Multi-tier user management and billing
As businesses become increasingly complex, their needs become increasingly intricate as well. Cloud providers need to constantly evolve their services to match the expectations of their customers, especially in providing a flexible account structure that allows easy rollup of billing and usage information at the top level. All this while enforcing complete segregation of networks and hosts at the sub-account level.
The most important thing though is customer control – the customer should have complete control over which sub-accounts must be completely isolated, even from the parent account, and which sub-accounts are allowed to exchange data freely. This allows the segregation of production and development/QA, or perhaps meets a regulatory requirement that two different business units are prohibited from being able to share data between their systems.
Logging and reporting
Intricate services and functionalities are typically the focus of many cloud providers, and often, in their haste to meet customer expectation, they marginalise seemingly mundane tasks like collecting logging from the cloud environment and reporting.
While not a main focus of cloud providers, at a minimum, service providers should be able to provide detailed logging of all management actions performed through the provider’s user interface or through API calls.
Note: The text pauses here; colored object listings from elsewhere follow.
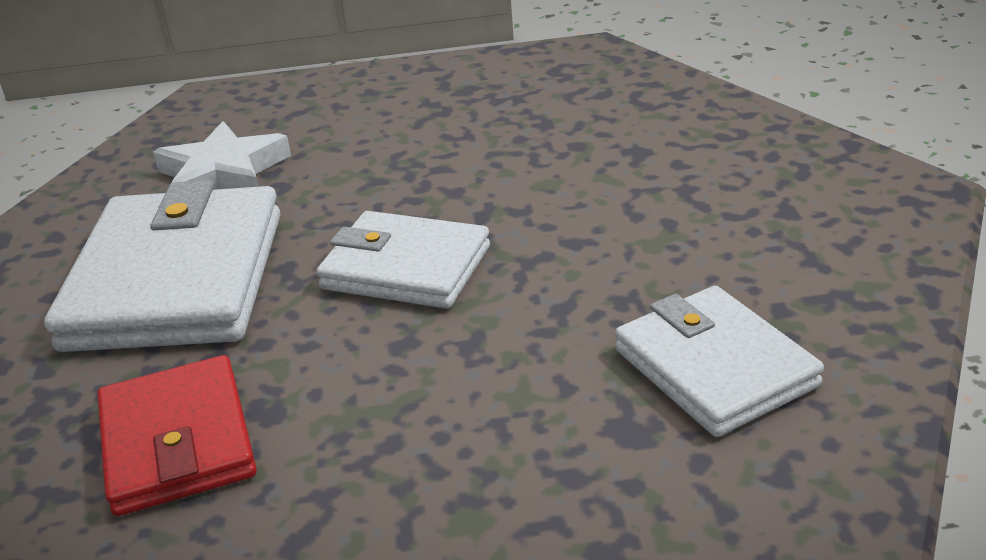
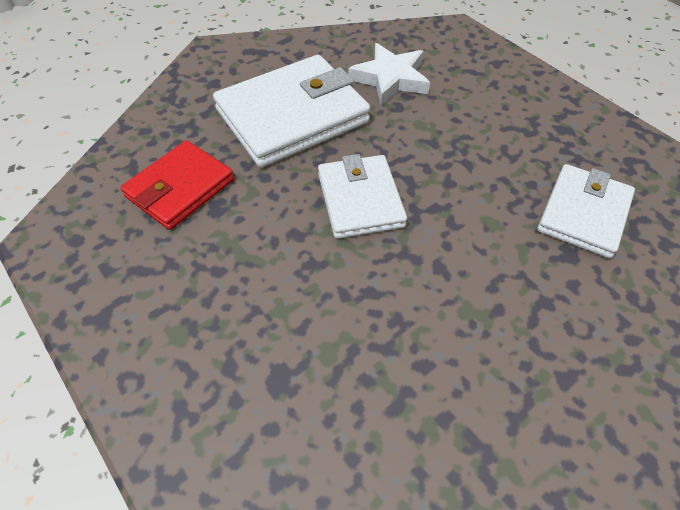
camera: 55 degrees right, 20 degrees up
white wallet [615,286,824,437] -> white wallet moved to [537,164,635,258]

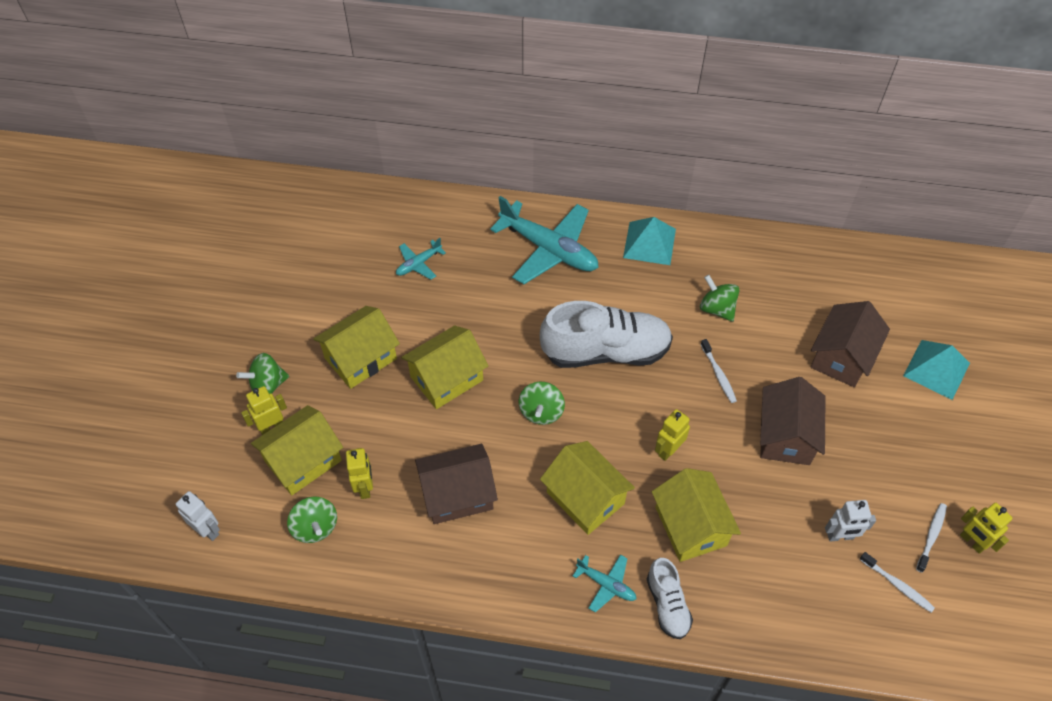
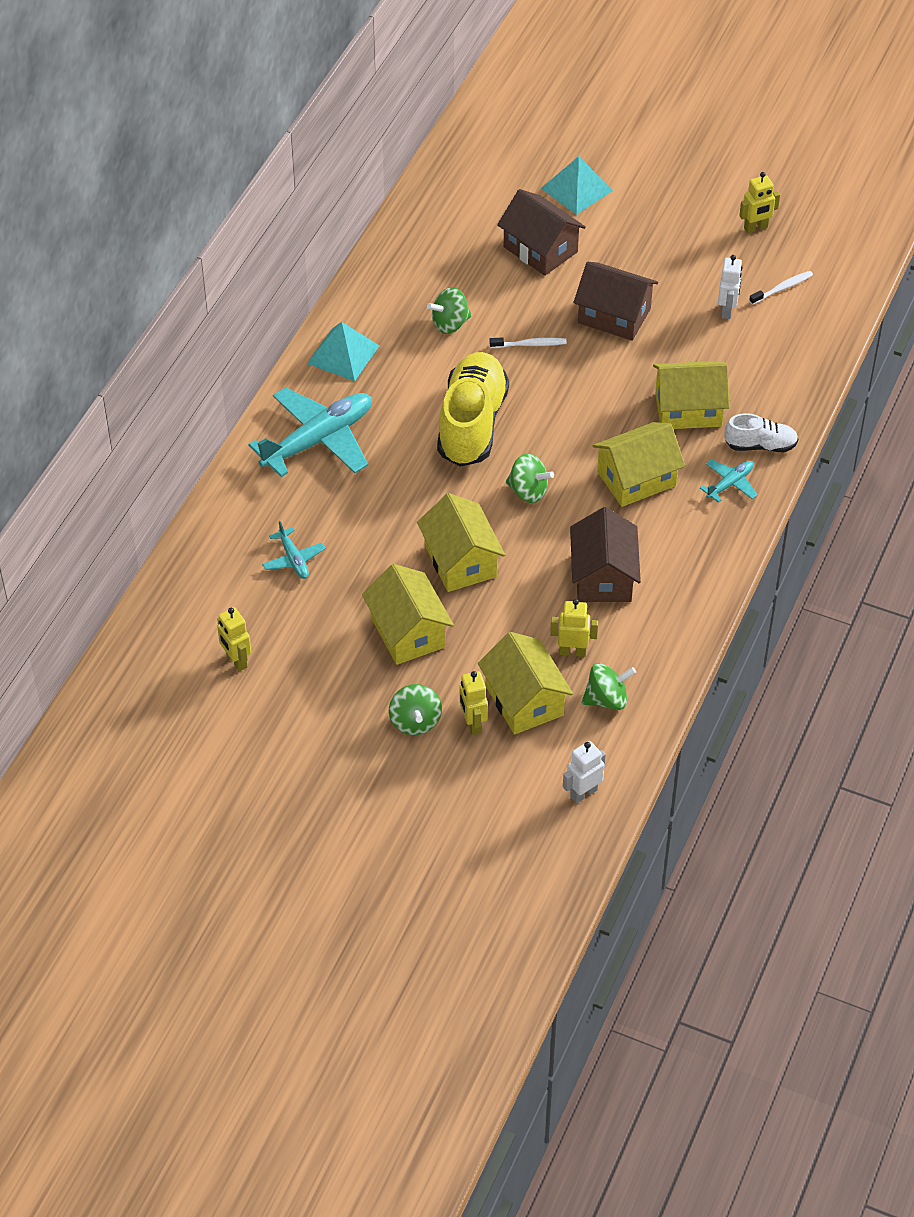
camera: 75 degrees left, 5 degrees down
white shoe [540,301,673,368] -> yellow shoe [437,352,509,467]
yellow robot [655,409,690,461] -> yellow robot moved to [217,607,251,671]
white toothbrush [916,503,947,573] -> none

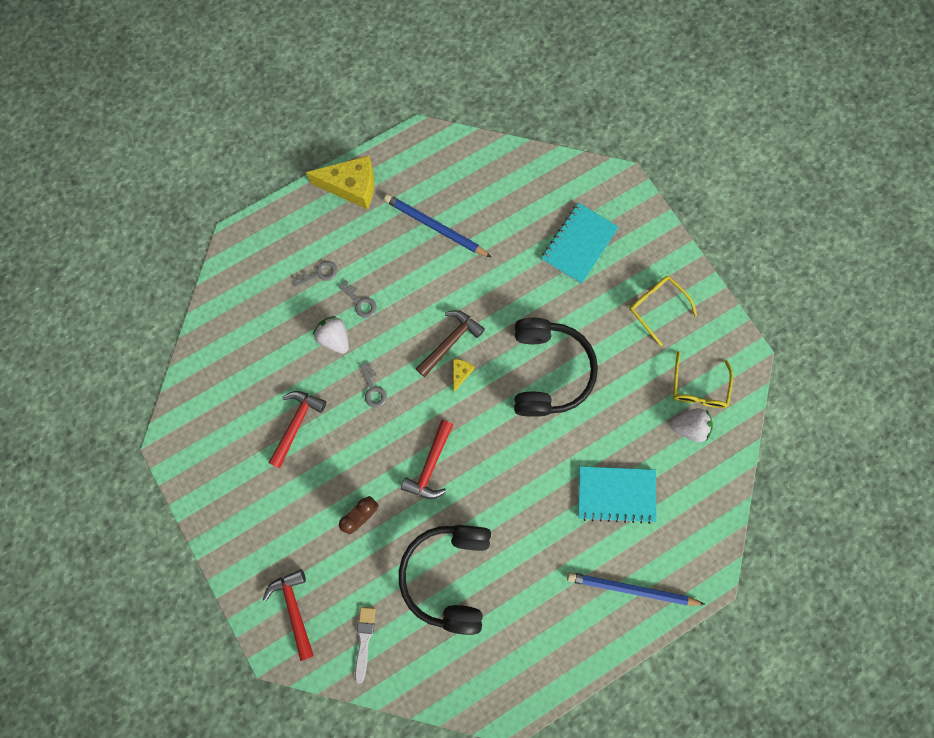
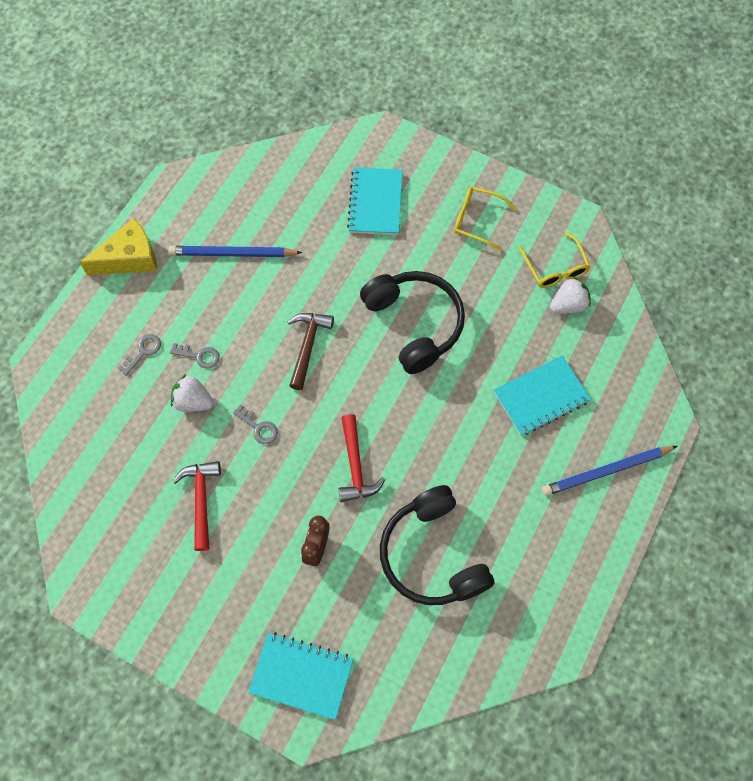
camera: 30 degrees left, 10 degrees down
red hammer [263,569,314,661] -> turquoise notebook [248,632,354,720]
white brush [355,607,376,683] -> none
yellow cheese [453,359,475,392] -> none

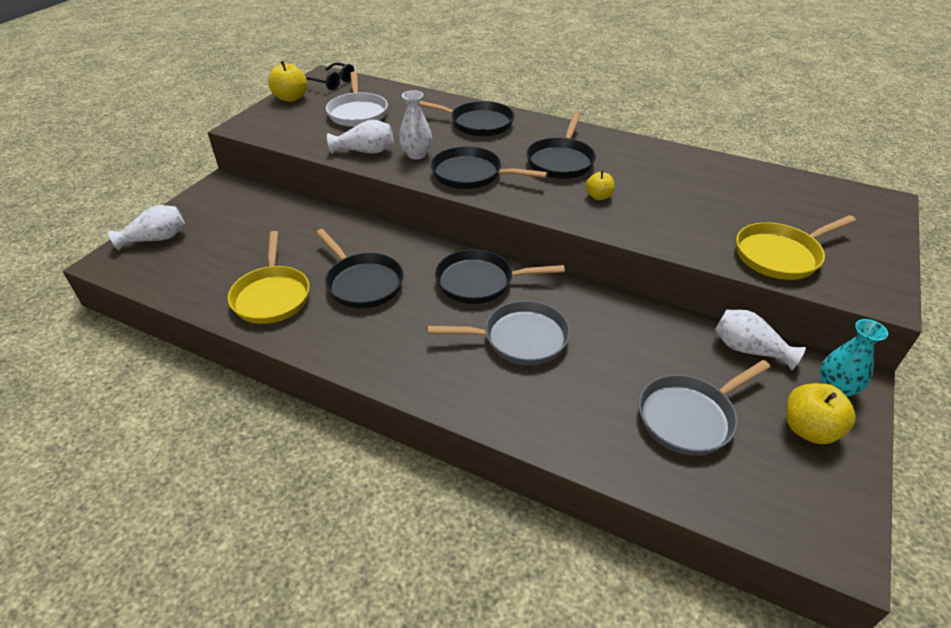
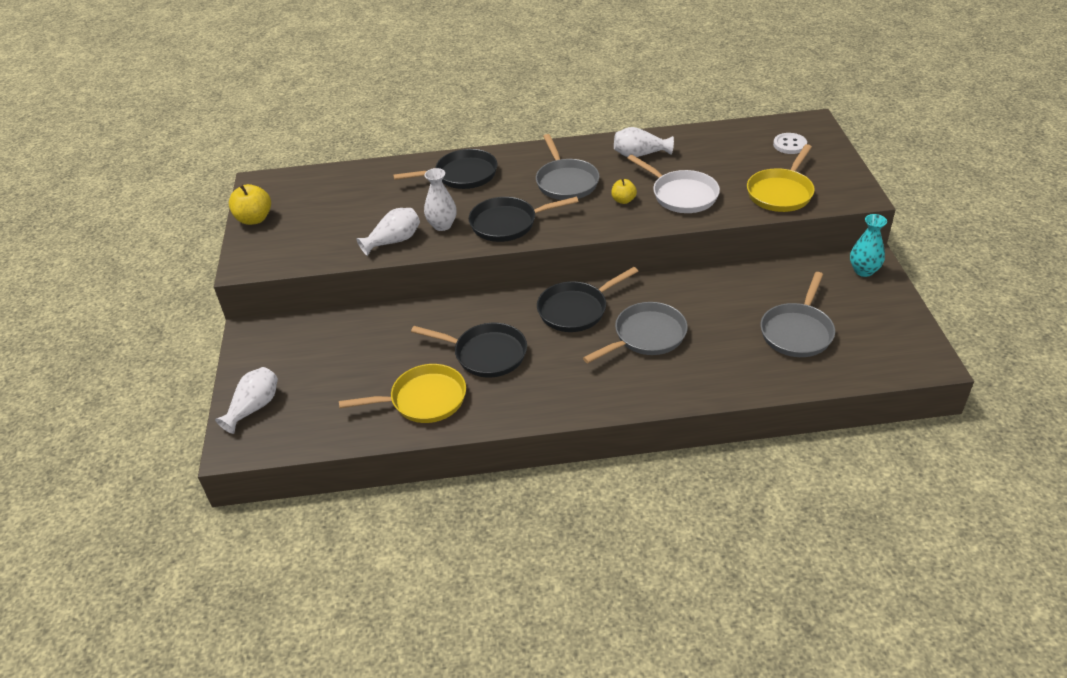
camera: 30 degrees left, 0 degrees up
yellow pan [228,231,310,324] -> yellow pan turned 60 degrees counterclockwise [339,364,466,423]
black glasses [306,62,354,90] -> none
white pan [326,71,388,127] -> white pan moved to [627,155,720,213]
black pan [526,113,596,179] -> grey pan [536,134,600,200]
white vase [715,310,806,371] -> white vase moved to [614,127,674,157]
yellow apple [786,383,856,444] -> none
none -> white button [773,133,807,154]

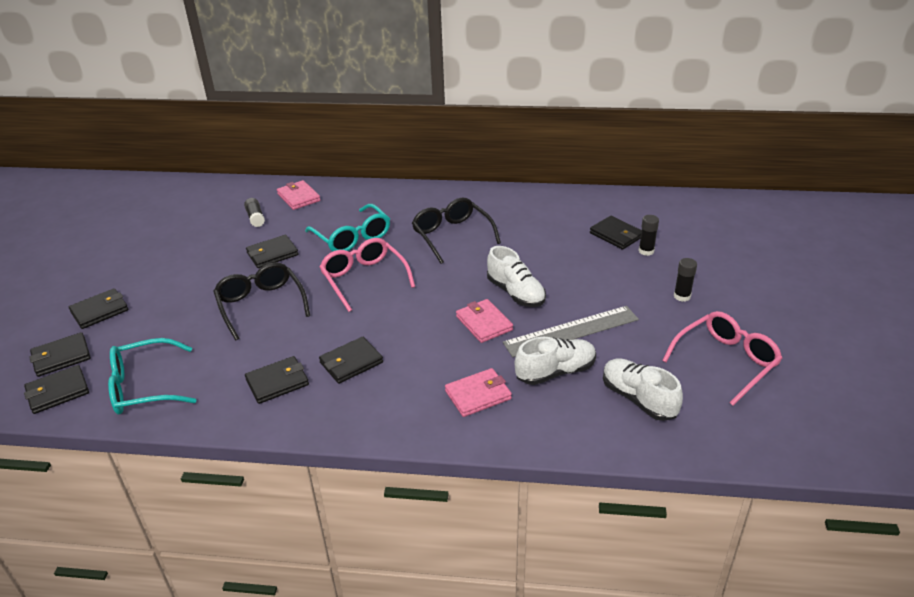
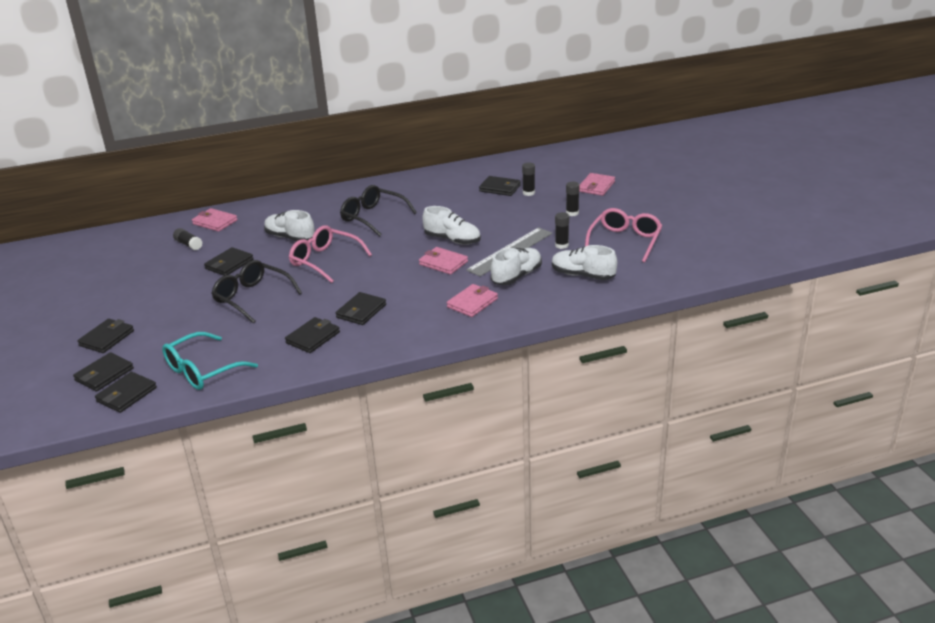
camera: 25 degrees left, 5 degrees down
turquoise glasses [305,204,390,252] -> white shoe [264,210,315,241]
none -> black glue stick [555,212,569,249]
none -> pink wallet [579,173,615,196]

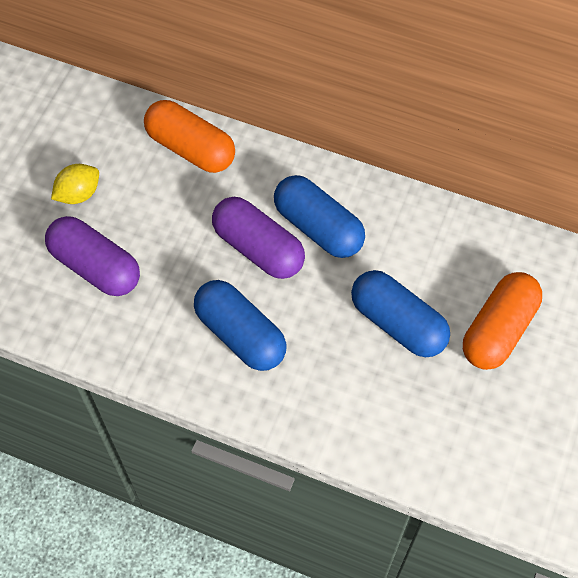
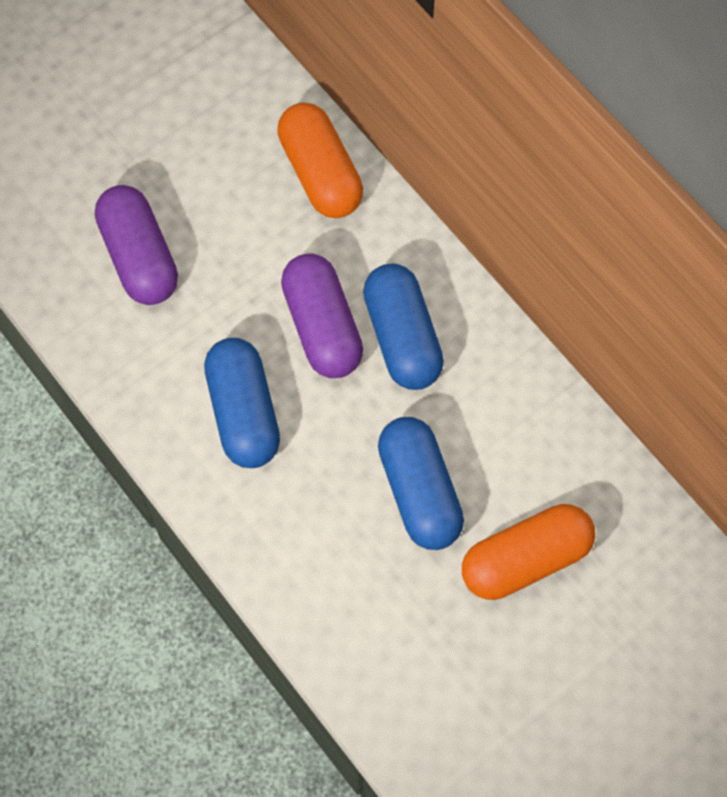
camera: 30 degrees right, 5 degrees up
yellow lemon [51,164,99,204] -> none

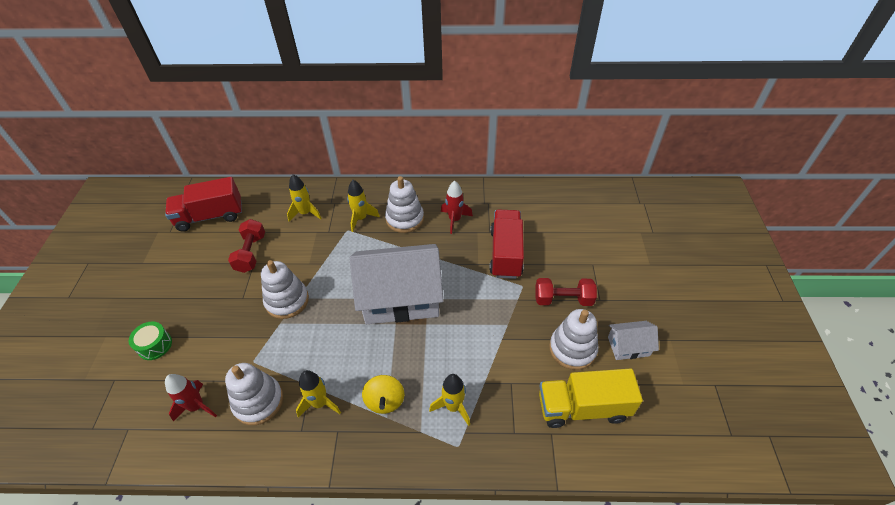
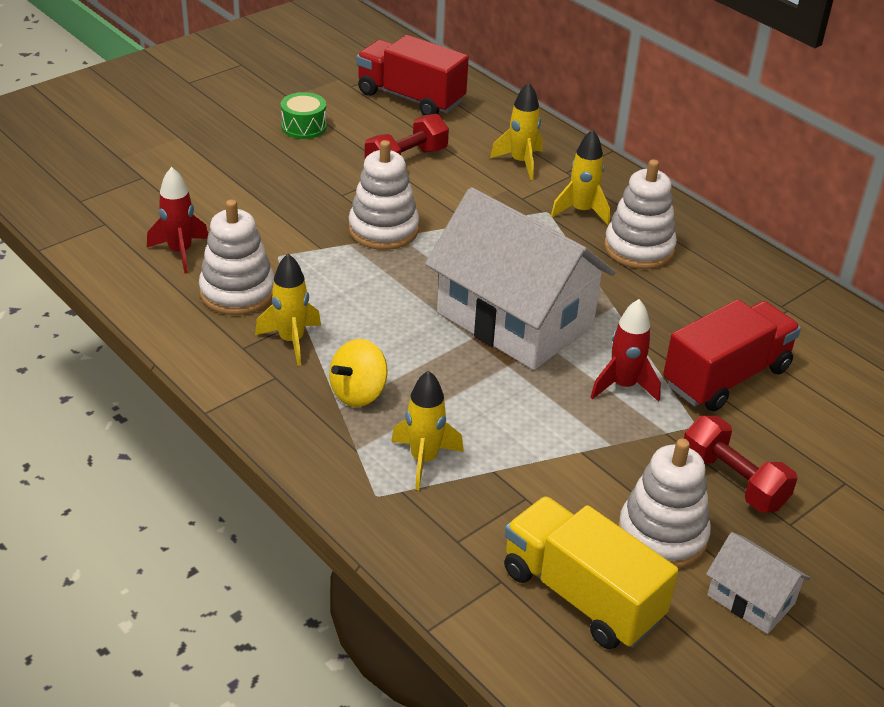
camera: 45 degrees right, 10 degrees down
green drum [129,322,172,360] -> green drum moved to [281,92,327,139]
red rocket [441,181,473,234] -> red rocket moved to [591,299,661,402]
Access to this logging data should be provided both in the user interface as a reporting function, and in a real-time publish/subscribe method so it can easily be consumed by the customer’s existing log management system.
For those customers who don’t already have a well-developed log management and alerting mechanism, it would be ideal for the service to have an integrated add-on capability to perform log management and alerting within the customer’s cloud environment.
Patch management
Staying relevant with patches is extremely important for service providers, and they typically update their templates used to create new machines to stay up to speed.
Once a virtual machine is launched, however, the responsibility to patch the system falls to the customer. This creates a gap in expertise, where customers fail to take the cloud environment into consideration for their patch management tools, creating a window of opportunity for attackers.
To mitigate against this potential risk, customers should look for a cloud service provider that offers an easy, integrated option that provides patch and vulnerability management for the customer environment. This would include regular (monthly) OS and application patching, along with vulnerability scans run at a frequency as required by the customer, and a dashboard where the customer can view up-to-date statistics on security vulnerabilities while trending the environment over time.